January 29, 2011

One Month of Observation 

a singular edition artist book with type by typewriter on tea stained paper, in a hand woven cover. I wrote every day for a month, edited the results and then bound them. The full text can be found on my writing link.

December 20, 2010

Comprised of rectangles the depth of the run of each step, and about foot width, I constructed a path up a back stairwell that most people in the sculpture building do not know about. About 7 – 9 flights high, the path became quite a journey for the independent viewer. 

When ascending the staircase, the rectangles seem a bit disconnected, and the viewer has no particular idea as to what they relate to. When the viewer reaches the top, the rectangles have lead him to a box with a bow in front of a doorway. The viewer feels as though he will finally be given a reward for his journey. He is surprised and disappointed when the box is empty, and must now descend the staircase empty handed, for there are doors all along the way but they are all

locked. When descending, the rectangles line up perfectly to create two continuous lines down the stairwell. This change in perspective, this clearer, higher knowledge of the situation is brought to his attention, and he in fact does not leave the stairwell empty handed – he is introduced to a new perspective, a new awareness that he did not have while ascending.

More personally this relates to my artistic journey in that I had a certain point of view on art for a long while, and feel this semester, as though I have reached some climactic point where I have realized art is more selfish, and creates less of an impact, than I would like to believe. The piece represents my journey, the long tiresome journey, the initial let down, and the fact that each letdown is just the horizon of a new realization and a greater understanding of our place in the world.

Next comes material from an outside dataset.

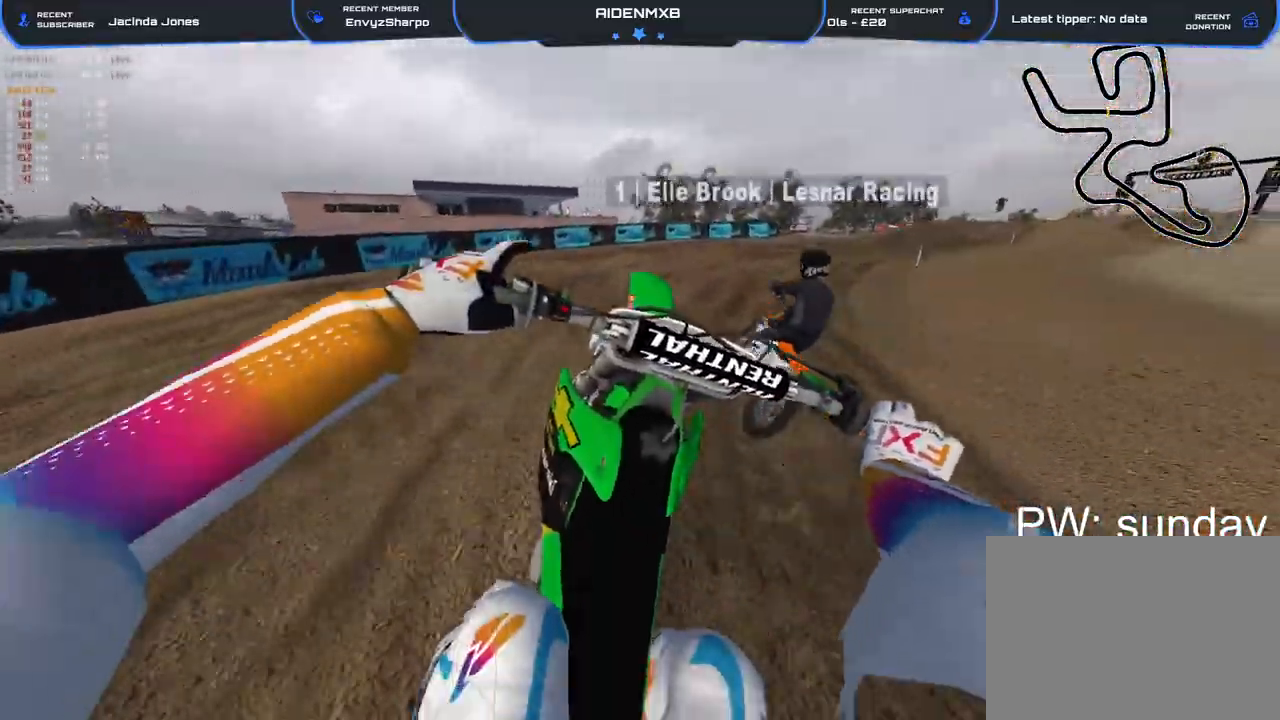
{"dt_ms": 500, "buttons": ["R1", "R2"], "left_stick": "right", "right_stick": "down-left", "events": [[50, "R2", "up"], [467, "R2", "down"]]}
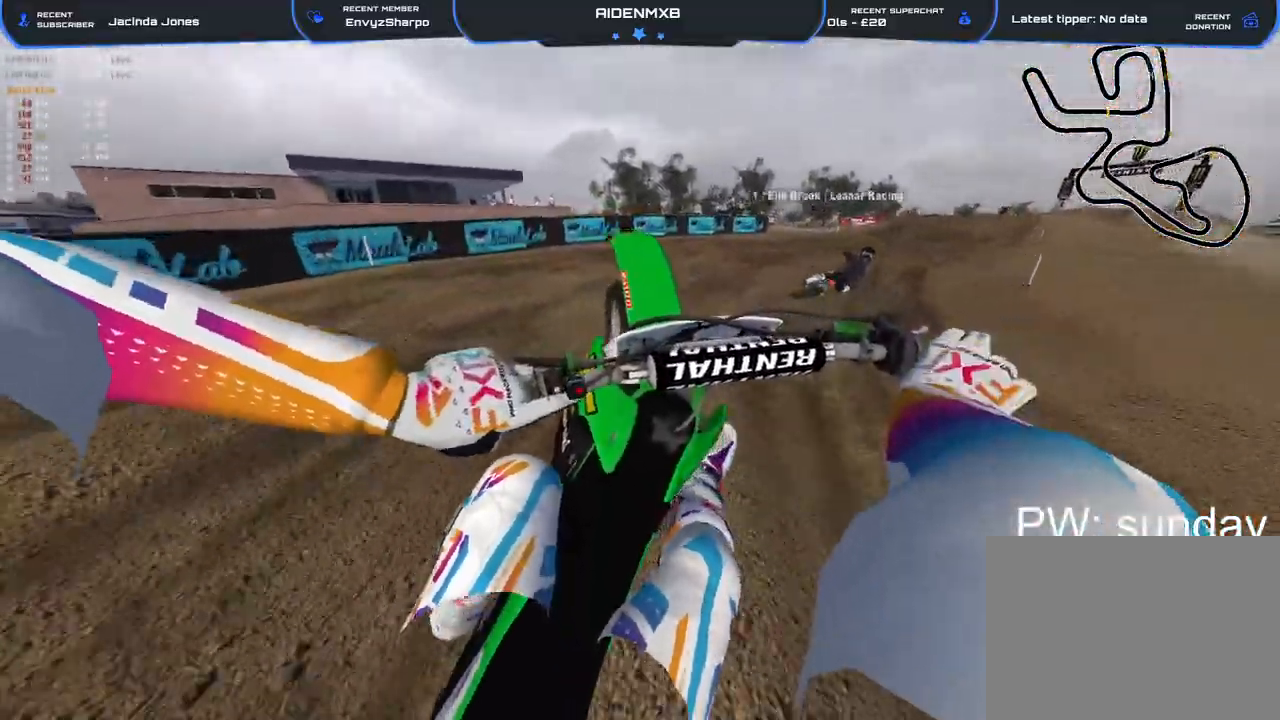
{"dt_ms": 500, "buttons": ["R1", "R2"], "left_stick": "right", "right_stick": "down-left", "events": [[67, "R2", "up"], [200, "R2", "down"]]}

This piece was installed at Area 405 in Baltimore, Maryland. It consisted of backless picture frames suspended from the ceiling of the venue.  Viewers were in a constant close examination of 405 and its occupants.  This highlighted the seemingly mundane space that is often over looked or covered up for the artist’s idealization. However, as artists we are inspired by the world around us, and attempt to boil down what is going on to some sort of unbiased reality. This piece latches onto that reality, and unifies the artist’s inspiration and her final artwork. Each frame displays the viewer’s experience as the work of art, for if we are trying to get to some truth out of what is around us, what is more pure than that which is right in front of us?

This piece was inspired by my recent writing, in which I record everyday something I observed. Our lives are mundane and repetitive. We only have so much control of our surroundings (including our environment, other people and their actions). The one thing that we can control is our outlook. If only we could look at our surroundings with a fresh eye, with an eye that appreciates the smallest little wonders. It is through these small mundane things that we understand the larger pictures – we learn best through relating that which we don’t know to that which we already know. These little wonders are essential lenses in which we can find both joy and meaning. This piece literally framed little wonders for the viewer in frames that moved, enabling the viewer to look at his surroundings from many different points of view, as oppose to the common apathy we have for our surroundings.

October 1, 2010

a collection of castaways

where are we going?


September 16, 2010

July 30, 2010

More notebooks made from found materials - soda boxes, magazines, and scrap paper.